The historic Paris climate change agreement has underlined what is arguably the biggest challenge faced by financial markets in a generation.
How to respond to the threats and opportunities posed by climate change? And how to reallocate assets to reflect the sweeping and disruptive changes that the shift to a low-carbon economy will entail?
As our ninth annual Deals of the Year awards demonstrate, the response from the financial community is already well underway. There was a truly strong crop of contenders to choose from this year.
Take the Personality of the Year award, for example. There were dozens of leaders who have been at the forefront of addressing the challenges outlined above – too many to mention in this editorial.
Also in the running was Thomas DiNapoli, New York State Comptroller, who announced at the Paris climate summit that the state's retirement fund was putting $2 billion into a low-carbon fund.

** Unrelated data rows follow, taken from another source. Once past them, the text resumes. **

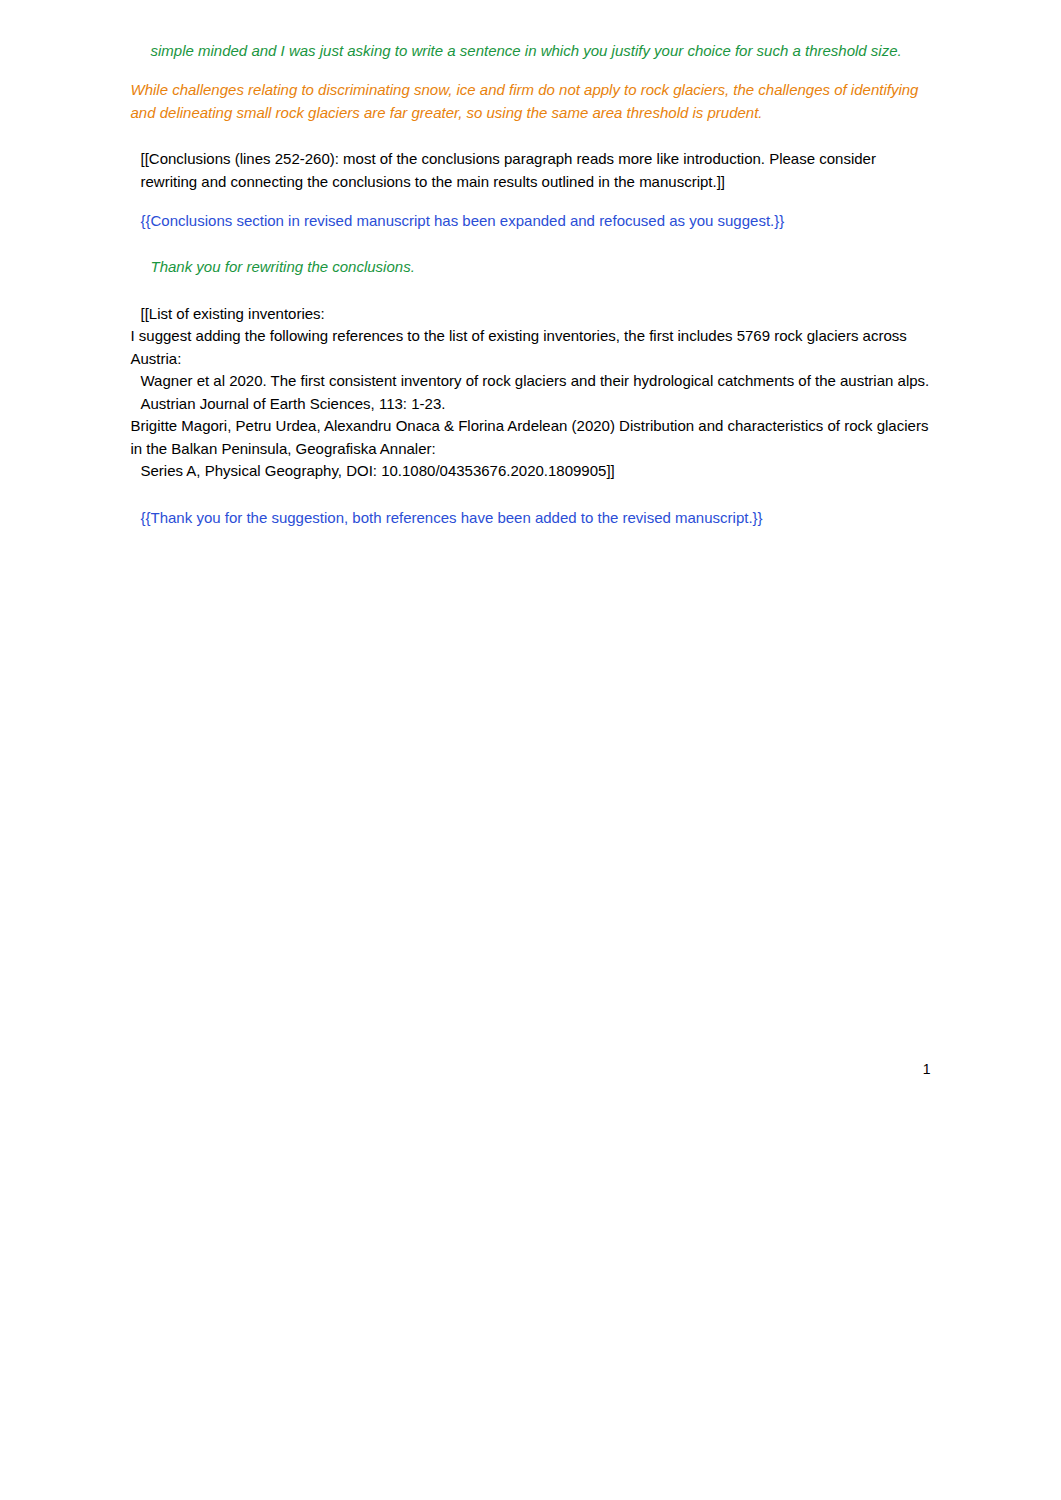simple minded and I was just asking to write a sentence in which you justify your choice for such a threshold size.
While challenges relating to discriminating snow, ice and firm do not apply to rock glaciers, the challenges of identifying and delineating small rock glaciers are far greater, so using the same area threshold is prudent.
[[Conclusions (lines 252-260): most of the conclusions paragraph reads more like introduction. Please consider rewriting and connecting the conclusions to the main results outlined in the manuscript.]]
{{Conclusions section in revised manuscript has been expanded and refocused as you suggest.}}
Thank you for rewriting the conclusions.
[[List of existing inventories:
I suggest adding the following references to the list of existing inventories, the first includes 5769 rock glaciers across Austria:
Wagner et al 2020. The first consistent inventory of rock glaciers and their hydrological catchments of the austrian alps. Austrian Journal of Earth Sciences, 113: 1-23.
Brigitte Magori, Petru Urdea, Alexandru Onaca & Florina Ardelean (2020) Distribution and characteristics of rock glaciers in the Balkan Peninsula, Geografiska Annaler:
Series A, Physical Geography, DOI: 10.1080/04353676.2020.1809905]]
{{Thank you for the suggestion, both references have been added to the revised manuscript.}}
1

He has since continued to take a strong stance, wading into the shareholder resolution at ExxonMobil.
Or AXA CEO Henri de Castries, who in May helped the Paris climate summit gain momentum when he announced a divestment of about 500 million of coal assets and a trebling of low-carbon energy investments by 2020.
Under the leadership of Yngve Slyngstad, Norges Bank Investment Management, the manager of Norway's $850 billion sovereign wealth fund, has also taken strides to address these issues through coal divestment (although this was mandated by Parliament), and by helping to push the case for clean infrastructure investment and integrating sustainability considerations into the investment process.
Then there is Helen Wildsmith, who has helped lead the 'Aiming for A' initiative, which had some noteworthy successes on climate disclosure at BP and Shell last year. This year, it has already made made progress engaging with the mining sector.
There are also the leaders behind the Portfolio Decarbonisation Coalition or the Montreal Carbon Pledge, both of which have attracted greater-than expected assets.
Meanwhile, the Personality award could easily have gone to UN climate chief Christiana Figueres, whose relentless positivity was integral in securing a deal in Paris.
And we haven't yet mentioned the many protagonists who have helped the green bond market continue to grow and evolve. Again, there are too many to name.
In the end, Mark Carney scooped the award because of the influence he has had on helping the financial markets wake up to the long-term risks posed by climate or "the tragedy of the horizon", as he so eloquently put it.
And his Task Force on Climate-Related Financial Disclosure has the potential to be a game changer for investors who are currently forced to wade through a quagmire of confusing data.
The other awards in the Deals of the Year sector were equally hotly contested. It is all evidence of the fact that investors are starting to shift their capital into climatealigned themes. This is a trend that will continue, and no one will want to be left behind.